+++ RECORDS FOR THE TASK

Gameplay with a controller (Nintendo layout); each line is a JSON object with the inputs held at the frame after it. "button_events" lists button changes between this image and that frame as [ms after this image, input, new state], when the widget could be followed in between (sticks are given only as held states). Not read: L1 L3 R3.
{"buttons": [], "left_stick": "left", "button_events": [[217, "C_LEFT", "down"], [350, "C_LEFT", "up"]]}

++++++
+++ RECORDS FOR THE TASK

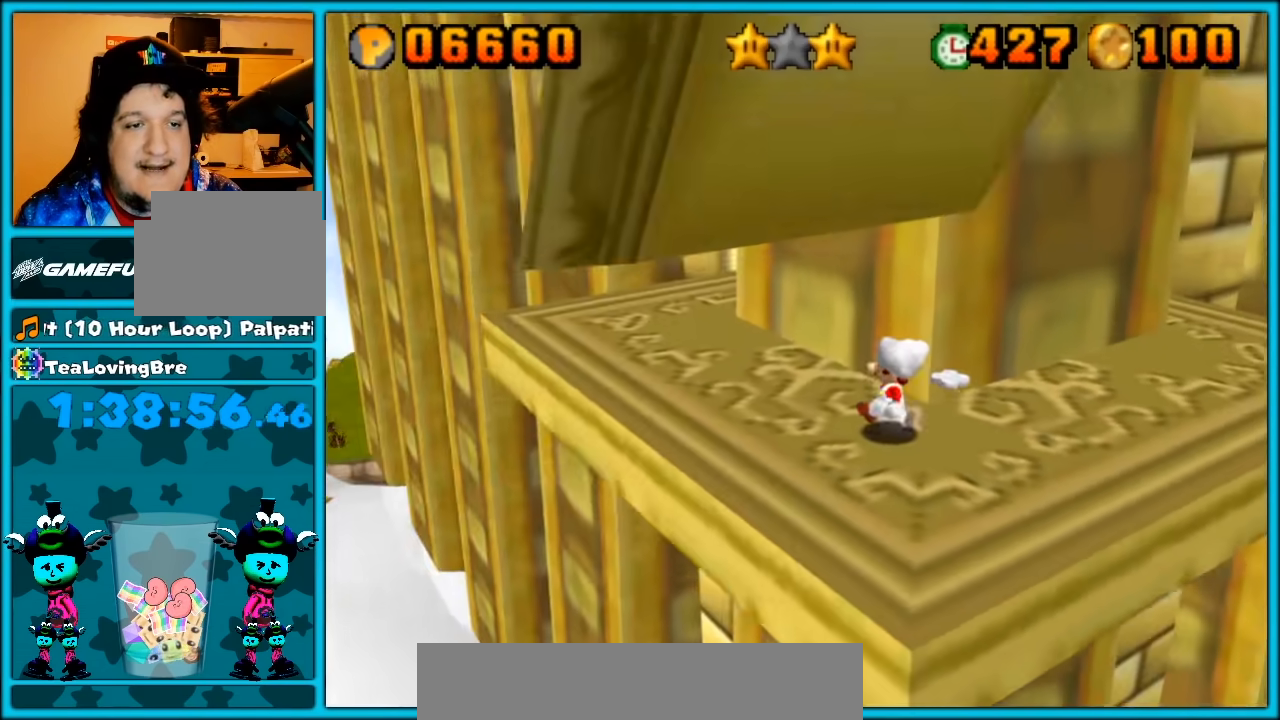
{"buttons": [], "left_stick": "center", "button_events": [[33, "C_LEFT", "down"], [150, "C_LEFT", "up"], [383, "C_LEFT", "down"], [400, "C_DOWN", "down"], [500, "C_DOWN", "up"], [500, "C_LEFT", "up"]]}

++++++
+++ RECORDS FOR THE TASK

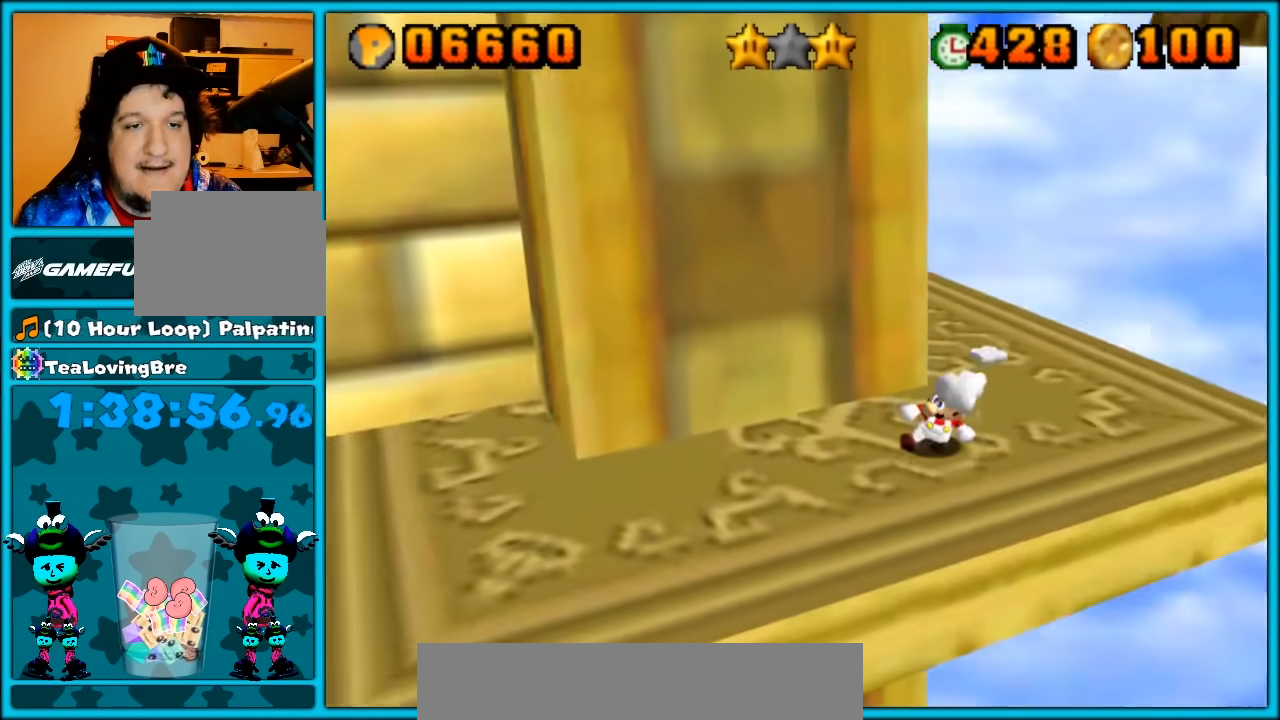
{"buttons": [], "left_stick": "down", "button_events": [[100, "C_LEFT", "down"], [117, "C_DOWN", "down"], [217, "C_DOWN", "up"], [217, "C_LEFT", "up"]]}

++++++

WHAT IS NEEDED:
Lines in the listing above that hold the string "down" need counting. Please reply with the total only.

EXPECTED ANSWER:
3